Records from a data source
______

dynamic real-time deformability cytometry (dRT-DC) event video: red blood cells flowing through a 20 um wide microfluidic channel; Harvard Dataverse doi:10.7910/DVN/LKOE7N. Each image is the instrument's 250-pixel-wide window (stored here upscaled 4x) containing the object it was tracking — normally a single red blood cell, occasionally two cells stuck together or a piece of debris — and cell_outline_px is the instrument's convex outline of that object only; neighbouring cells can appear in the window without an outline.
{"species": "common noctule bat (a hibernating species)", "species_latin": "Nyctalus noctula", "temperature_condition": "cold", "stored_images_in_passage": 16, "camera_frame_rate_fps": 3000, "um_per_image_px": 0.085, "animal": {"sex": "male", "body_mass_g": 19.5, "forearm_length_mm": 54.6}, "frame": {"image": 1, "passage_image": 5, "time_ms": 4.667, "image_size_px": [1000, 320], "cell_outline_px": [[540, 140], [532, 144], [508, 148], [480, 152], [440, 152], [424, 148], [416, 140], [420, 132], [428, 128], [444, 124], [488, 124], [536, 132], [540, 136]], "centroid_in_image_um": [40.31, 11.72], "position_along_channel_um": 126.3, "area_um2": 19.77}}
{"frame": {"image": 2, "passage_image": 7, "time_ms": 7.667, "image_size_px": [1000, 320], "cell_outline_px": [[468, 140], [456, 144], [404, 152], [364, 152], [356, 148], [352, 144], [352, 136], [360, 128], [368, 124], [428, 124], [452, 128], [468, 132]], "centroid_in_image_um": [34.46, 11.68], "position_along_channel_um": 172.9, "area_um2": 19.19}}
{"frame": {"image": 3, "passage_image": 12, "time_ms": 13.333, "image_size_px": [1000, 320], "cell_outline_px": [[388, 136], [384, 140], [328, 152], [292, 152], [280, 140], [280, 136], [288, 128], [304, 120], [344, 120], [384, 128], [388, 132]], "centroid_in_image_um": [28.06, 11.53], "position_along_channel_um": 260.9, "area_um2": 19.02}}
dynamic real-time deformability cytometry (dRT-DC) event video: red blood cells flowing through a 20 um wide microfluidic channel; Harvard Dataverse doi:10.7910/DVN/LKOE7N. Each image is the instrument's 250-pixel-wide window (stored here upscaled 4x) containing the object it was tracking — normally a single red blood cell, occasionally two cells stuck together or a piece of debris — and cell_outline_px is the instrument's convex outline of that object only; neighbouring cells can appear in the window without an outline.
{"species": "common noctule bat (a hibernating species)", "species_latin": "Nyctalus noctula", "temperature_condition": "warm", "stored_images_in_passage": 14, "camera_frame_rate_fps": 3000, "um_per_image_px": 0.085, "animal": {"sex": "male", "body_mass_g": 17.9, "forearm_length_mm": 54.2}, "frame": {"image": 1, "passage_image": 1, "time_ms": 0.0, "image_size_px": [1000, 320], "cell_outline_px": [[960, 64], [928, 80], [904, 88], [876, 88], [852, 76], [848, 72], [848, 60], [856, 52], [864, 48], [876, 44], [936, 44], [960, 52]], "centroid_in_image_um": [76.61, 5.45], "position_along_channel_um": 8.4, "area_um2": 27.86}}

______

--- THE PROBLEM ---
Copy the material above, line for line.

--- TASK RESULT ---
dynamic real-time deformability cytometry (dRT-DC) event video: red blood cells flowing through a 20 um wide microfluidic channel; Harvard Dataverse doi:10.7910/DVN/LKOE7N. Each image is the instrument's 250-pixel-wide window (stored here upscaled 4x) containing the object it was tracking — normally a single red blood cell, occasionally two cells stuck together or a piece of debris — and cell_outline_px is the instrument's convex outline of that object only; neighbouring cells can appear in the window without an outline.
{"species": "common noctule bat (a hibernating species)", "species_latin": "Nyctalus noctula", "temperature_condition": "cold", "stored_images_in_passage": 16, "camera_frame_rate_fps": 3000, "um_per_image_px": 0.085, "animal": {"sex": "male", "body_mass_g": 19.5, "forearm_length_mm": 54.6}, "frame": {"image": 1, "passage_image": 5, "time_ms": 4.667, "image_size_px": [1000, 320], "cell_outline_px": [[540, 140], [532, 144], [508, 148], [480, 152], [440, 152], [424, 148], [416, 140], [420, 132], [428, 128], [444, 124], [488, 124], [536, 132], [540, 136]], "centroid_in_image_um": [40.31, 11.72], "position_along_channel_um": 126.3, "area_um2": 19.77}}
{"frame": {"image": 2, "passage_image": 7, "time_ms": 7.667, "image_size_px": [1000, 320], "cell_outline_px": [[468, 140], [456, 144], [404, 152], [364, 152], [356, 148], [352, 144], [352, 136], [360, 128], [368, 124], [428, 124], [452, 128], [468, 132]], "centroid_in_image_um": [34.46, 11.68], "position_along_channel_um": 172.9, "area_um2": 19.19}}
{"frame": {"image": 3, "passage_image": 12, "time_ms": 13.333, "image_size_px": [1000, 320], "cell_outline_px": [[388, 136], [384, 140], [328, 152], [292, 152], [280, 140], [280, 136], [288, 128], [304, 120], [344, 120], [384, 128], [388, 132]], "centroid_in_image_um": [28.06, 11.53], "position_along_channel_um": 260.9, "area_um2": 19.02}}
dynamic real-time deformability cytometry (dRT-DC) event video: red blood cells flowing through a 20 um wide microfluidic channel; Harvard Dataverse doi:10.7910/DVN/LKOE7N. Each image is the instrument's 250-pixel-wide window (stored here upscaled 4x) containing the object it was tracking — normally a single red blood cell, occasionally two cells stuck together or a piece of debris — and cell_outline_px is the instrument's convex outline of that object only; neighbouring cells can appear in the window without an outline.
{"species": "common noctule bat (a hibernating species)", "species_latin": "Nyctalus noctula", "temperature_condition": "warm", "stored_images_in_passage": 14, "camera_frame_rate_fps": 3000, "um_per_image_px": 0.085, "animal": {"sex": "male", "body_mass_g": 17.9, "forearm_length_mm": 54.2}, "frame": {"image": 1, "passage_image": 1, "time_ms": 0.0, "image_size_px": [1000, 320], "cell_outline_px": [[960, 64], [928, 80], [904, 88], [876, 88], [852, 76], [848, 72], [848, 60], [856, 52], [864, 48], [876, 44], [936, 44], [960, 52]], "centroid_in_image_um": [76.61, 5.45], "position_along_channel_um": 8.4, "area_um2": 27.86}}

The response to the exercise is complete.